## Exercise inputs:
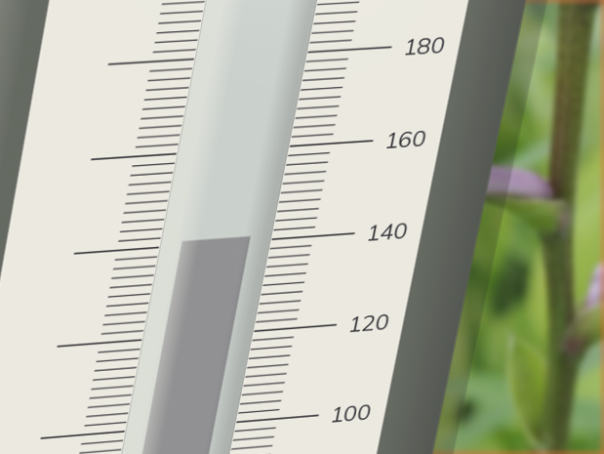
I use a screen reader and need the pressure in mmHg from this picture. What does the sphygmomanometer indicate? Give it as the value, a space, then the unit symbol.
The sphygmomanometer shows 141 mmHg
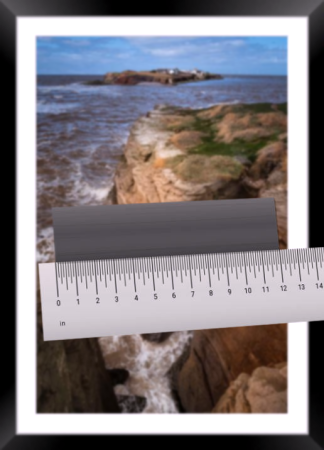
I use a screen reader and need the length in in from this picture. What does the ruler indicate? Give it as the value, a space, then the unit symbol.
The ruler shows 12 in
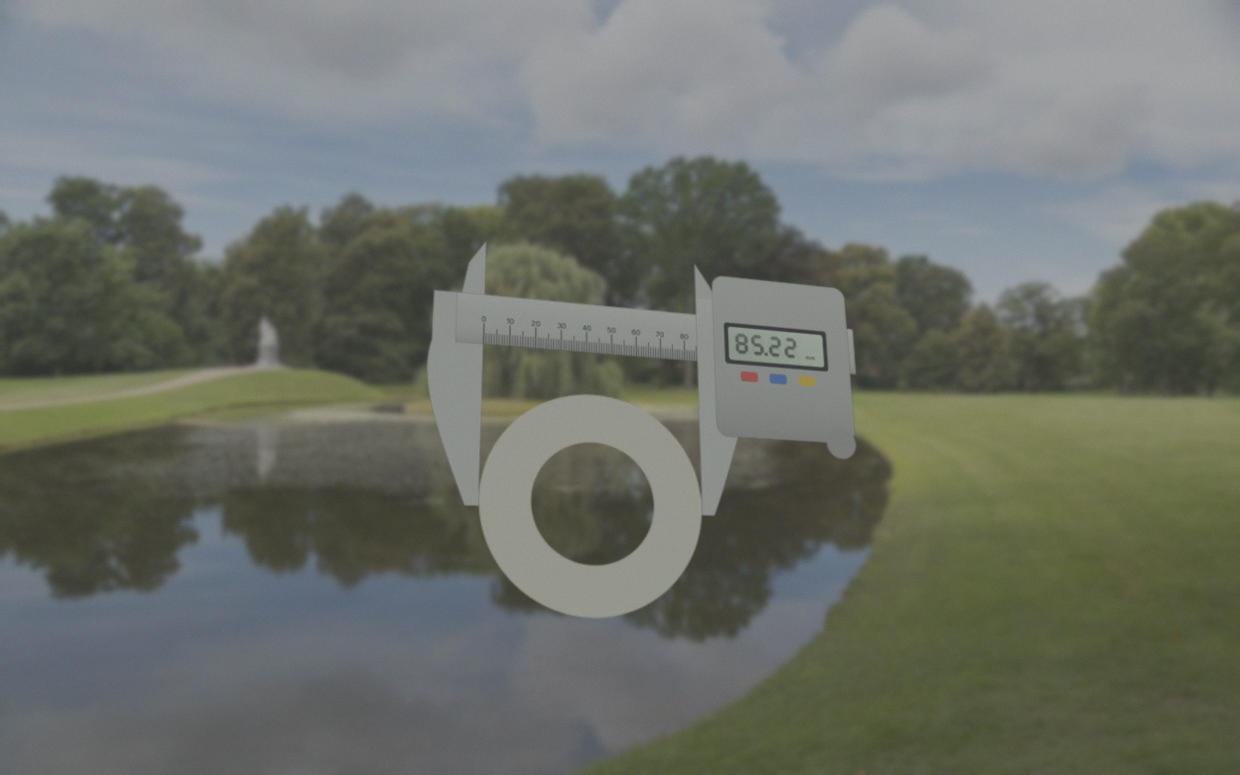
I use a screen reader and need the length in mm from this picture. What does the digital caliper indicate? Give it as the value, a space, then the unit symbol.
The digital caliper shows 85.22 mm
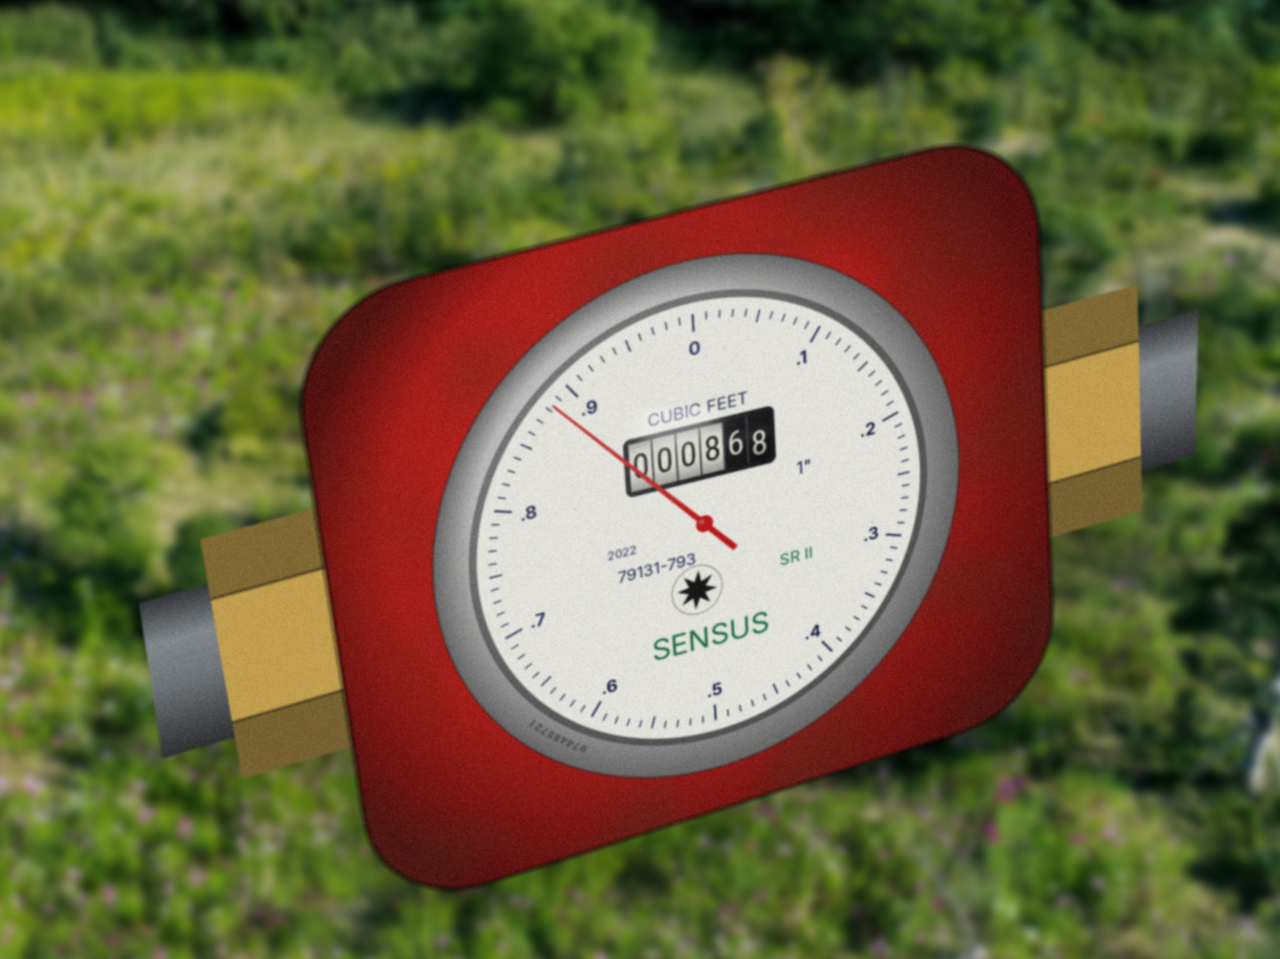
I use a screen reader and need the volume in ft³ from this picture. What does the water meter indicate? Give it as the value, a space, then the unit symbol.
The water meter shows 867.88 ft³
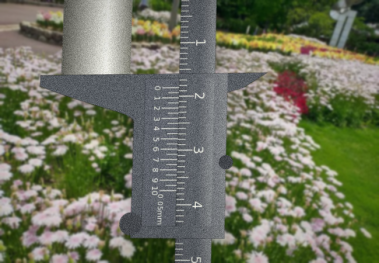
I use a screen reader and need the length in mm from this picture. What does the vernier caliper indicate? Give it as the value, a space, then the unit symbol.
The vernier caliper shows 18.4 mm
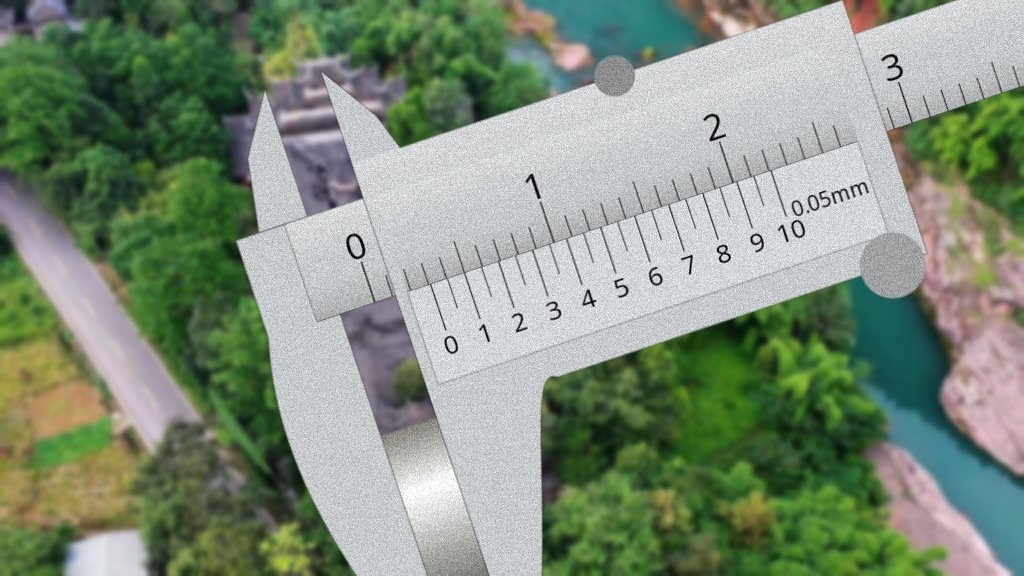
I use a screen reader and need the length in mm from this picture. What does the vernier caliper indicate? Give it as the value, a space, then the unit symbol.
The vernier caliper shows 3.1 mm
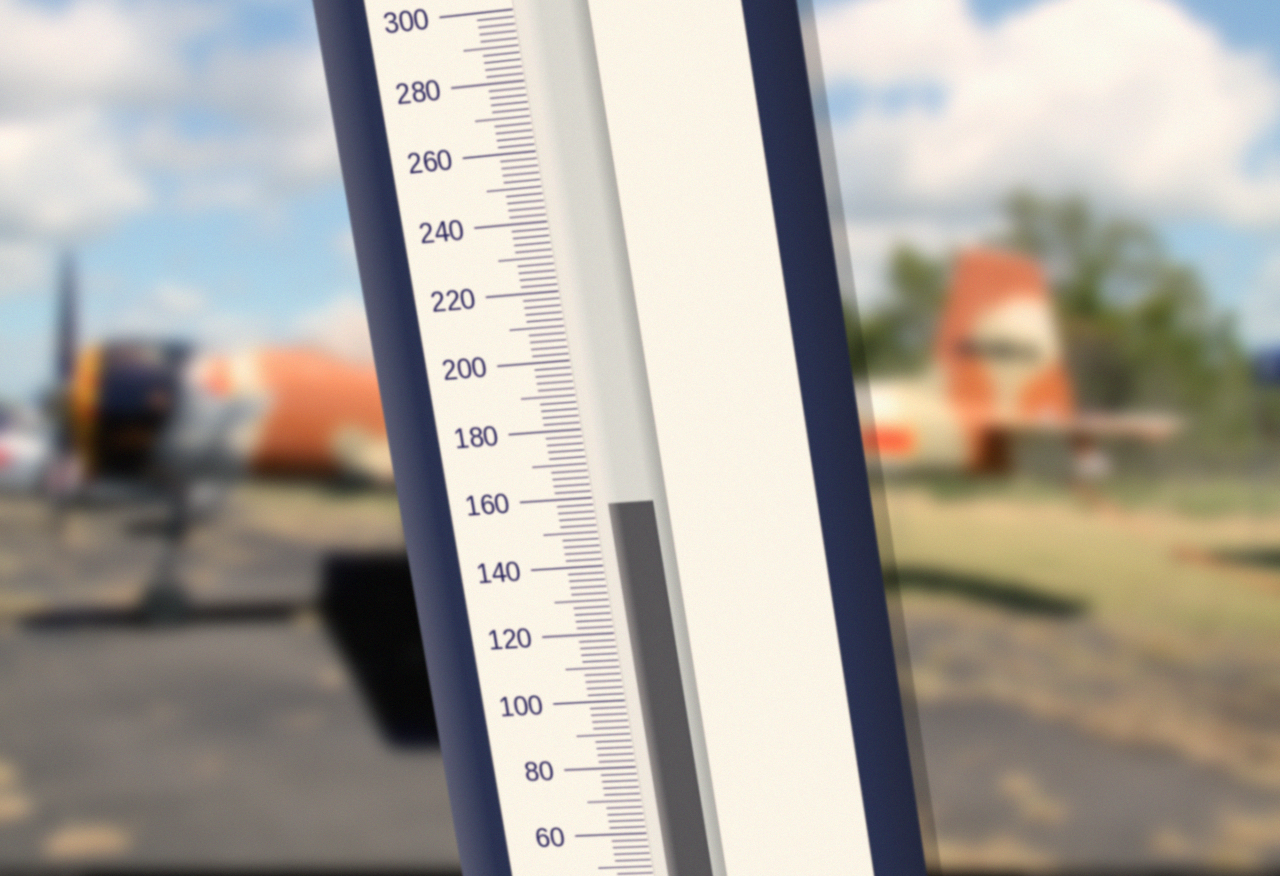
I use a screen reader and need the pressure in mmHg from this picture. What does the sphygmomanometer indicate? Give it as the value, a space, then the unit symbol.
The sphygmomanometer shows 158 mmHg
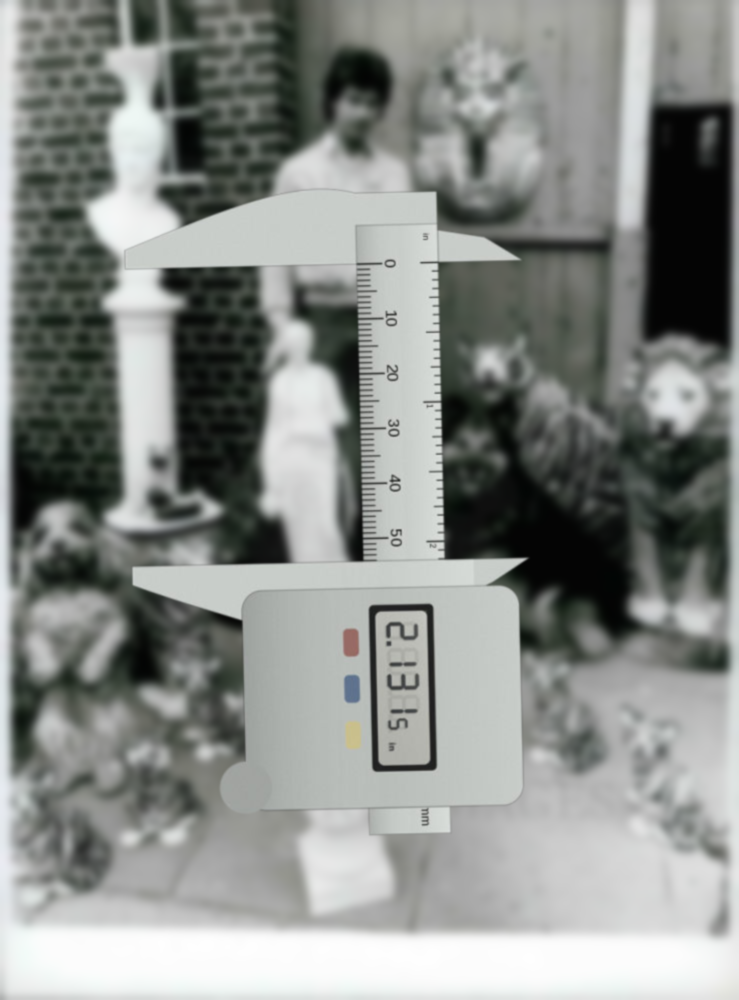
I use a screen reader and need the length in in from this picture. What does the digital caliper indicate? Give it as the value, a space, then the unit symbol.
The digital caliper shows 2.1315 in
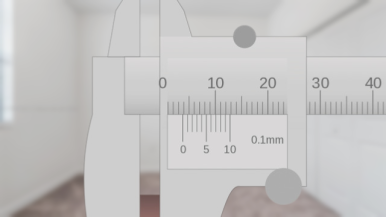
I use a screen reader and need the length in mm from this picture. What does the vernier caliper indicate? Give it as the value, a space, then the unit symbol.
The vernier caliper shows 3.8 mm
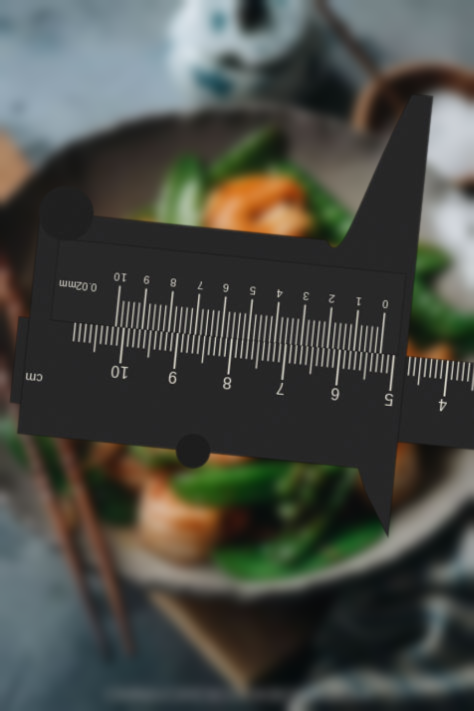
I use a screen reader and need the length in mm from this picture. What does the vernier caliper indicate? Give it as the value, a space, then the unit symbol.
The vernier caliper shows 52.5 mm
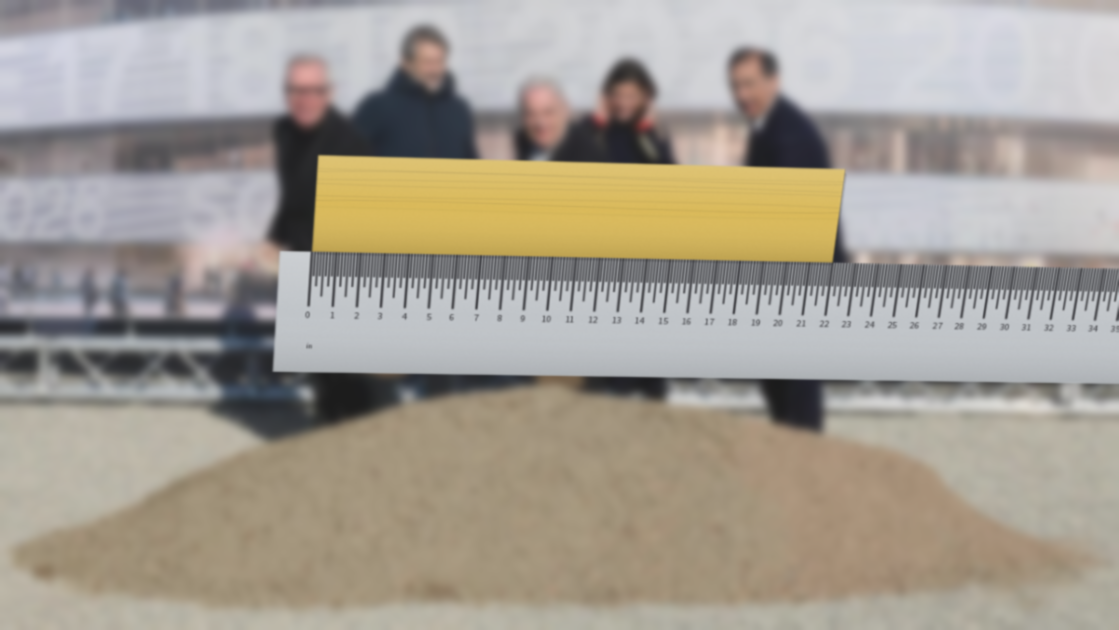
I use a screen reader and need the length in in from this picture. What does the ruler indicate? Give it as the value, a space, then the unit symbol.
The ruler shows 22 in
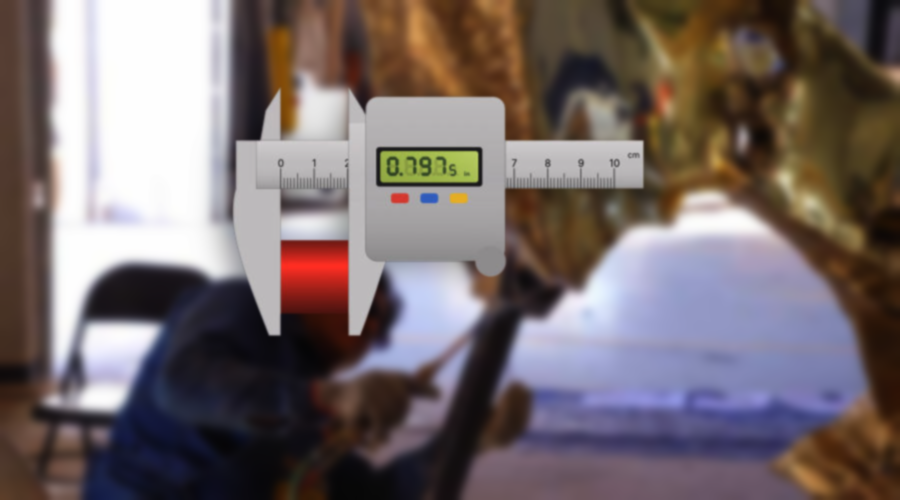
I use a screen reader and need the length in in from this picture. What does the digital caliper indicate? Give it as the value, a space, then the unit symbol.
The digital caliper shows 0.7975 in
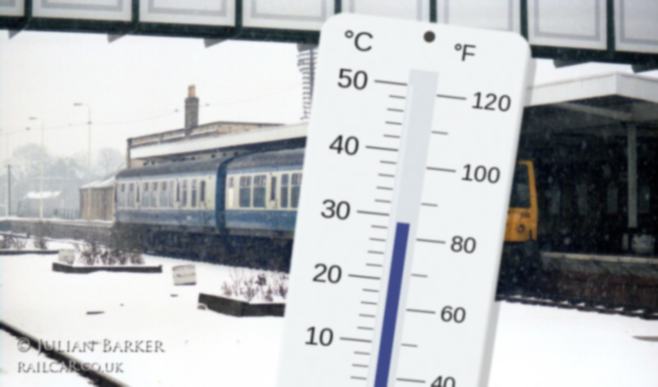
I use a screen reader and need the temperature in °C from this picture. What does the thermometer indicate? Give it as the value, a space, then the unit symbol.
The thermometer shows 29 °C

## Your goal:
Convert the rows above, starting at the beginning of the rows and ending at the line that contains "The water meter shows 867.88 ft³", into a Markdown table with the columns No. and Line, numbering each line and skipping blank lines. Leave the pictures out of the table.

## Written solution:
| No. | Line |
|---|---|
| 1 | I use a screen reader and need the pressure in mmHg from this picture. What does the sphygmomanometer indicate? Give it as the value, a space, then the unit symbol. |
| 2 | The sphygmomanometer shows 141 mmHg |
| 3 | I use a screen reader and need the length in in from this picture. What does the ruler indicate? Give it as the value, a space, then the unit symbol. |
| 4 | The ruler shows 12 in |
| 5 | I use a screen reader and need the length in mm from this picture. What does the digital caliper indicate? Give it as the value, a space, then the unit symbol. |
| 6 | The digital caliper shows 85.22 mm |
| 7 | I use a screen reader and need the volume in ft³ from this picture. What does the water meter indicate? Give it as the value, a space, then the unit symbol. |
| 8 | The water meter shows 867.88 ft³ |